基礎語彙データの所在
単なるメモ書き。一つ前の記事でも見たように、Lee and Hasegawa (2011) の基礎語彙データは奄美・沖縄 (北琉球) 部分が貧弱。わずか 2 箇所しか扱っていない。宮古・八重山 (先島 = 南琉球) はかなり網羅的なのに。『現代日本語方言大辞典』(1992) を『南琉球の方言基礎語彙』(1988) で補完する形でデータが作成されているから。私はこの点が不満。彼らのその後の研究動向を見るに、増補版を出してくれそうな雰囲気はない。そこで、自分で補うという選択肢を考えた。そのために利用できる文献を収集してきた。まずは文献とその調査地点を並べてみる。比較の手間を考え、ひとまず平山輝男が関わっているものに対象を限定する。

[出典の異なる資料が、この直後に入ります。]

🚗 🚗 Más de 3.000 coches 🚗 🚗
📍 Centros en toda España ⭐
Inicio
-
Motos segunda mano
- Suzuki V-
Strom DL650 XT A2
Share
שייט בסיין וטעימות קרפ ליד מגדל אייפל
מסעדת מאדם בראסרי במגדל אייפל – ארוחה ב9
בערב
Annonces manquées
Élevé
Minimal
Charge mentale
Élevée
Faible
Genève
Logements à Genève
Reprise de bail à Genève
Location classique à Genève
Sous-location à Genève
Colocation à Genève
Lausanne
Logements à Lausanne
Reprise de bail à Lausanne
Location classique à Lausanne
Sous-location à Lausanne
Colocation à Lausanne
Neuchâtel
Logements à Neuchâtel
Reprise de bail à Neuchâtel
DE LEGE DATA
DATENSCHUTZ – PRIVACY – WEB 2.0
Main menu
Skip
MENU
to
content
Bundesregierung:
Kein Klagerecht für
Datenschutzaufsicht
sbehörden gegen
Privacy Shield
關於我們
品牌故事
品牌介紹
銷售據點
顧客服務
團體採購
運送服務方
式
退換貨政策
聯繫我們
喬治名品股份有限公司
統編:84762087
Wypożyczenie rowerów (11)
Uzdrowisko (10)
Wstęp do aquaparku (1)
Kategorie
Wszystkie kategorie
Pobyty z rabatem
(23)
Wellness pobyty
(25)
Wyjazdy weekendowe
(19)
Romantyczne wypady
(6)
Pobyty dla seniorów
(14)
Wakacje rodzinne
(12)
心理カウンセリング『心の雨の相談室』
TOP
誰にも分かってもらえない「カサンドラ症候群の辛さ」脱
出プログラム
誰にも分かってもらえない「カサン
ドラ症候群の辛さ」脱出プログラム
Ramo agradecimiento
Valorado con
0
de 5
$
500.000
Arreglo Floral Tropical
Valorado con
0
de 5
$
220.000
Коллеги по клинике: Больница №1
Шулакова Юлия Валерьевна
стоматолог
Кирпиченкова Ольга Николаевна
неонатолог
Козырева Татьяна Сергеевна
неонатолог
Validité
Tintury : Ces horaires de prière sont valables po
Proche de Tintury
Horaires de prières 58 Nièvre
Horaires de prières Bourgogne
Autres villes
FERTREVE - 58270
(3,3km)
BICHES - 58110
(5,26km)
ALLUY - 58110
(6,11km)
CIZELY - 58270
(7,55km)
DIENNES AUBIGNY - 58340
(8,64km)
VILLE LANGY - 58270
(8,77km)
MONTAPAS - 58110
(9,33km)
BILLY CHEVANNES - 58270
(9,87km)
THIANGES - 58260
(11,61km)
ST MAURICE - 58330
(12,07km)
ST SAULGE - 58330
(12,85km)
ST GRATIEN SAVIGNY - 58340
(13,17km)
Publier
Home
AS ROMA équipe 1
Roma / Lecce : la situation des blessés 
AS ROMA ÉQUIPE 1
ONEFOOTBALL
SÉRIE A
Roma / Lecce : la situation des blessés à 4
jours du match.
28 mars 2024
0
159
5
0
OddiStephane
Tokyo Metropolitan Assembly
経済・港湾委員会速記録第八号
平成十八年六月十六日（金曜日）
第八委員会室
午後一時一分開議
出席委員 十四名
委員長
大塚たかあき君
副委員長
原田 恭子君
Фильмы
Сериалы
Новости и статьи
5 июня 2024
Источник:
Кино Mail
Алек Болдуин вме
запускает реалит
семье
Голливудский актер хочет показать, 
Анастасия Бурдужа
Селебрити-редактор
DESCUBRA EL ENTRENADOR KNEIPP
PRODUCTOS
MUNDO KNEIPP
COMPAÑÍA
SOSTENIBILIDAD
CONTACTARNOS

*1
平山輝男、大島一郎、中本正智『琉球方言の総合的研究』(1966): アクセント: 表記なし
- 名瀬 (奄美大島 (北))
- 古仁屋 (奄美大島 (南))
- 亀津 (徳之島)
- 志戸桶 (喜界島)
- 瀬利覚 (沖永良部島 (西))
- 茶花 (与論島)
- 辺土名 (沖縄 (北))
- 伊江島 (沖縄 (北))
- 奥武 (沖縄 (南))
- 平良
- 池間
- 石垣
- 波照間
平山輝男編『薩南諸島の総合的研究』(1969) アクセント: 音声表記 + 音韻表記
- 名瀬 (奄美大島 (北))
- (中種子, 宮之浦, 尾之間, 黒島, 宝島)
平山輝男編著『琉球宮古島諸島方言基礎語彙の総合的研究』(1983) アクセント: 表記なし
- 平良
- 池間
- 長浜
平山輝男編著『奄美方言基礎語彙の研究』(1986) アクセント: 音声表記 + 音韻表記
平山輝男ほか編『現代日本語方言大辞典』(1992): アクセント: 音声表記 + 音韻表記
その他
結論としては、『琉球方言の総合的研究』(1966) と『奄美方言基礎語彙の研究』(1986) を組み合わせれば良さそう。これで奄美はバランスよく扱える。一方、沖縄中南部がやたら手薄なのが気にかかる。というか、「沖縄」と表記されている言語が北部のものであることに今頃になって気付いた。中本 (1981) などは、首里・那覇を中心とした周圏論的分布について度々指摘しているけど、いま手元にある平山系データだけではこれを実証しようがない。